Additionally, circadian rhythm disruptions have been linked to obesity. Scientists compared light pollution data across the United States, and brightly-lit urban areas have significantly higher obesity rates. Further studies revealed that a hormone called leptin, responsible for appetite suppression, is regulated by the circadian clock. During the day when activity and energy requirements are increased, leptin expression decreases and thus we eat. When our circadian clocks are disrupted, leptin expression is lower, resulting in abnormally increased appetite and obesity.

A dive into the rhythmic inner-workings of our bodies can help explain why you have a bad night’s sleep after watching Netflix late at night, or why staying inside all day makes you less hungry. Dysregulated circadian rhythms may cause neurological disorders including Alzheimer’s disease, so further study of this symphony may offer potential treatments. Now, as the orchestra quiets and the conductor bows, scientists applaud the small compartment of our brain that keeps our bodies in sync.

Works Cited

Fonken, Laura K., and Randy J. Nelson. “The Effects of Light at Night on Circadian Clocks and Metabolism.” Endocrine Reviews, 1 Aug. 2014.

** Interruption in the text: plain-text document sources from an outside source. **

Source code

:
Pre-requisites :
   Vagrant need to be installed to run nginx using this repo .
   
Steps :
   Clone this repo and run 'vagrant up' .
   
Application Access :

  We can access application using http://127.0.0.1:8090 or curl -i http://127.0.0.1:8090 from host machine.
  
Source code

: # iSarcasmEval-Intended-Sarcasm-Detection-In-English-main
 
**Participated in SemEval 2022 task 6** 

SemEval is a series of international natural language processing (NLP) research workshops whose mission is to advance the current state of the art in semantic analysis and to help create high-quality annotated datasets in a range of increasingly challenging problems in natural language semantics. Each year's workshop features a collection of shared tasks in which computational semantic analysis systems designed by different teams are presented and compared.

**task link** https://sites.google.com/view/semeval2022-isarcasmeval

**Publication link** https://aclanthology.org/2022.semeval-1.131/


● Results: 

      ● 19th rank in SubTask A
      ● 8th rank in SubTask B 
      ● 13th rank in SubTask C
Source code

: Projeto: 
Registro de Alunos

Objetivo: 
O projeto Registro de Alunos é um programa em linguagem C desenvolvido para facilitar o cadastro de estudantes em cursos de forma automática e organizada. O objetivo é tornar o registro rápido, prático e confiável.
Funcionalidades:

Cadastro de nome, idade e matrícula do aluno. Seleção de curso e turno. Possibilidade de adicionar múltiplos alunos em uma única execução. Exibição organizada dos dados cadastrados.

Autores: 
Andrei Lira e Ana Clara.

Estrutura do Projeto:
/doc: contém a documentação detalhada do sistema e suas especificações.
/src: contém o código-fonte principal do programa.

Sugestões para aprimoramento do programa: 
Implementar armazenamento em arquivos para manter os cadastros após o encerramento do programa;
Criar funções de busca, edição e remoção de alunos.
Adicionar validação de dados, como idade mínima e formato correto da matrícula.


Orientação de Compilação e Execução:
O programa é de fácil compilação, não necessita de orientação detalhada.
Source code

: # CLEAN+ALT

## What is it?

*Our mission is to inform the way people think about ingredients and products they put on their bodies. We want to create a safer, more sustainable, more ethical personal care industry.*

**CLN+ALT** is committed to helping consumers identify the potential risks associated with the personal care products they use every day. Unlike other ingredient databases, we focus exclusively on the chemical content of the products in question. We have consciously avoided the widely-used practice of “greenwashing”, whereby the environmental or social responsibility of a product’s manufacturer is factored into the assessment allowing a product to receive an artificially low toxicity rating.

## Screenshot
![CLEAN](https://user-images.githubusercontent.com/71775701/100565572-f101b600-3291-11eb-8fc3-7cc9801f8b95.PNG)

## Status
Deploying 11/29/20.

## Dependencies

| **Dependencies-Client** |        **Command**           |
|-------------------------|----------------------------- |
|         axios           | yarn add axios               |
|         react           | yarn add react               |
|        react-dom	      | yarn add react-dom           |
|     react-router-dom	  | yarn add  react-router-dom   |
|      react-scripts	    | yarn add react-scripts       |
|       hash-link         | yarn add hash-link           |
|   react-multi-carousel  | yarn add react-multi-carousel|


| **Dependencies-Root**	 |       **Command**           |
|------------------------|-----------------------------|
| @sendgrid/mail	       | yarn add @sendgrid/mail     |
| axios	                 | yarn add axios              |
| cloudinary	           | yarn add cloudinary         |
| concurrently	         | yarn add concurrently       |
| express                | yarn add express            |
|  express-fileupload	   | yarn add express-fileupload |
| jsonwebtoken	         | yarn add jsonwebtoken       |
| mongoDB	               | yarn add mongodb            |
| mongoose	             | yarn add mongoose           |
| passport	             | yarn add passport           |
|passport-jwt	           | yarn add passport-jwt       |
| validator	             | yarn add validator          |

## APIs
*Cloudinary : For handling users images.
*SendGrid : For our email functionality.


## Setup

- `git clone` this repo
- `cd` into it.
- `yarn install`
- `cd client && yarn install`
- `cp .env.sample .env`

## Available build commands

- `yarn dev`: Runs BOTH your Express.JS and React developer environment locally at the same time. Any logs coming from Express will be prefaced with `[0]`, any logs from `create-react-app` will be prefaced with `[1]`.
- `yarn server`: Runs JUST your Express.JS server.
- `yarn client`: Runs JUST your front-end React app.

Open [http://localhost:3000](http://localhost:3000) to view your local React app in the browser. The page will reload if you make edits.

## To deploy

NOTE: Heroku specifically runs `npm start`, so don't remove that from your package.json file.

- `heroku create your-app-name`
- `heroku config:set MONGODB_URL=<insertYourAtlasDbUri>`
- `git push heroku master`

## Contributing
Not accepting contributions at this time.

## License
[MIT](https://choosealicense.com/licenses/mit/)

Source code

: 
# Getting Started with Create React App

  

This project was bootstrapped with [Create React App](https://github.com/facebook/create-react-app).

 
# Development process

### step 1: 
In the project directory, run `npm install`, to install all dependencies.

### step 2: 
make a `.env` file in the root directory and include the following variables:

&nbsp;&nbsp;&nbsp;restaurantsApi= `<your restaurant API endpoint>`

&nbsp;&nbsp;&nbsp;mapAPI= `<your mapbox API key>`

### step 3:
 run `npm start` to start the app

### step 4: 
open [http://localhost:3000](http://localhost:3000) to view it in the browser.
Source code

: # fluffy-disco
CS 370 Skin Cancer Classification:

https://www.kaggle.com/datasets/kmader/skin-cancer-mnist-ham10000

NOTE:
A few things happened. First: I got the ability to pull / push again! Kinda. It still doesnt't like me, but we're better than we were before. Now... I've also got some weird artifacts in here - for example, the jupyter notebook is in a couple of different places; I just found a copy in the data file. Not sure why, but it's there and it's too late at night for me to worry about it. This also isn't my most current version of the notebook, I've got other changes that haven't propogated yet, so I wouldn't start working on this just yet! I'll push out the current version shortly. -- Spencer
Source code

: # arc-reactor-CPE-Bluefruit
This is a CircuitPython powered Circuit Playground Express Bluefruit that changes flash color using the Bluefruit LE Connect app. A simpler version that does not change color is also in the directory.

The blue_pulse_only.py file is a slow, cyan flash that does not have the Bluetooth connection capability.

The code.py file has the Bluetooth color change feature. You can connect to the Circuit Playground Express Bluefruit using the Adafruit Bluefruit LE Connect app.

Froy, Owen. “Circadian Rhythms and Obesity in Mammals.” ISRN Obesity, 18 Nov. 2012.

Jet Lag — Overview.” American Academy of Sleep Medicine.

Ko, Caroline H., and Joseph S. Takahashi. “Molecular Components of the Mammalian Circadian Clock.” Human Molecular Genetics, 15 Oct. 2006.

Nagourney, Eric. “Some Rhythmic Clues to Alzheimer’s.” The New York Times, 17 April 2001.

Sanders, Laura. “Out-of-Whack Body Clock Causes More Than Sleepiness.” Science News for Students, 3 Dec. 2019.